While higher vaccinations and established protocols insulate the industry to an extent, the similarity between the initial wave of COVID-19 and the Omicron panic is that many countries have instituted travel bans as a response. Okavango Wilderness and other high-end tourism players are largely dependent on countries such as the United States, the United Kingdom and those in the European Union for their clientele.
Although the leaders of many of these countries have said their travel bans to Southern Africa will be reviewed within weeks depending on the studies being done into the transmissibility and lethality of Omicron, the uncertainty already caused does not lend itself well to the country’s recovering tourism sector.
“The announcement (of Omicron’s discovery) created a lot of anxiety and the moment it hit, phones started ringing with people asking what we are doing about it,” Okavango Wilderness chairperson, Kabelo Binns, reveals. “Our position is that we have great faith in the protocols in place and in fact, the whole region has done very well with limited vaccine supply, to make sure the industry is a lot better than it could have been.
“That’s the best that we can share with the agents.” For the group, Omicron came at a time when Okavango Wilderness was eyeing the key April to September 2022 period for its recovery. For the northwest tourism heartland, the period between those two months marks the peak tourism period when drier weather conditions boost wildlife viewing as the animals congregate at the fewer water sources available. The terrain is also more navigable and the foliage in the bush is thinner when compared to the wet summer months.
“We were really thinking that from April this coming year, we would be out of the woods,” Binns says. “Once we are in trouble, the knock-on effect for the entire district is very huge and we have seen it in indicators of poverty such as crime and others.”
More positively, however, the variant has arrived at a traditional low business point for the tourism industry and Binns says thus far, there have been no short-term cancellations for the festive period.

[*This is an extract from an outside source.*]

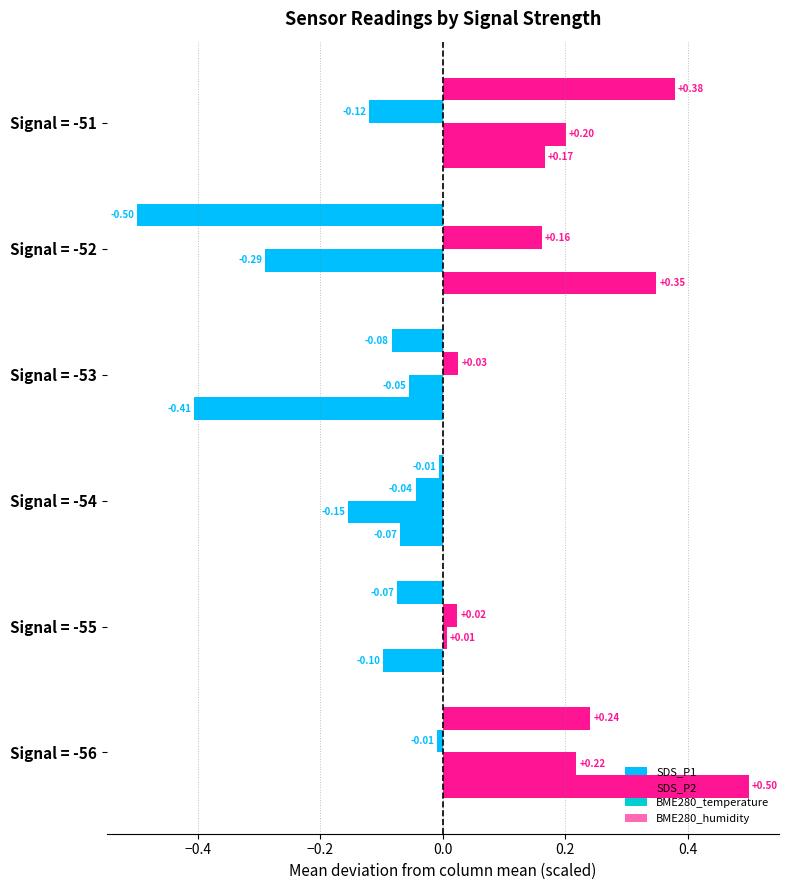

How many data points in BME280_temperature are less than 0?

3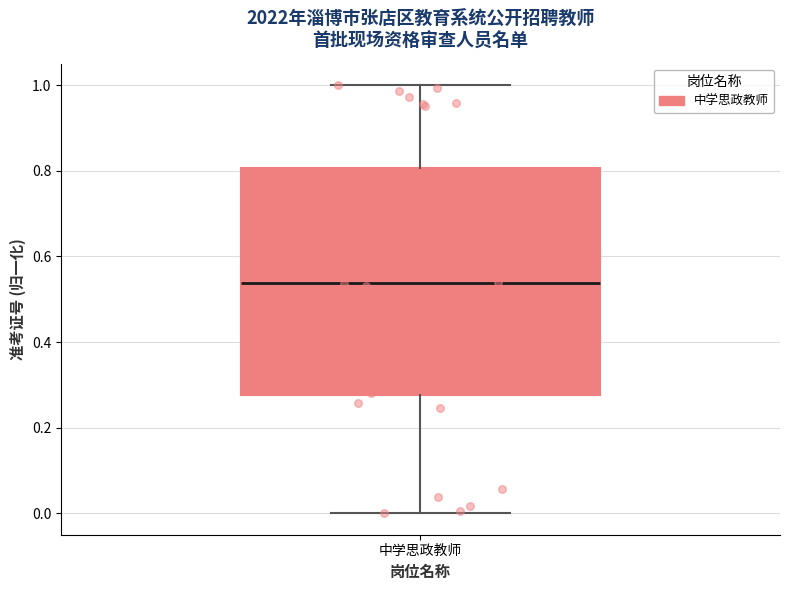

Where is the lower edge of the box for 中学思政教师 on the y-axis? The values are not printed on the chart, so give them approximately, as read against the axis.

0.28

All eyes, however, are on the key April bookings. “The world has taken a wait and see approach.
“We have heard and we pray that it indeed is true that the variant causes mild symptoms because then it would not have a huge impact on our bookings, but if not, we will need to be as agile and fluid as the world is saying we should be.
“We hope government will continue to work with the industry to assist.” In the next few weeks, local scientists and their counterparts in the region and beyond will have a better understanding of Omicron, guiding decisions on the closure of borders and global travel. The local tourism sector is keenly following all the developments as if lives are on the line. Which is because they are.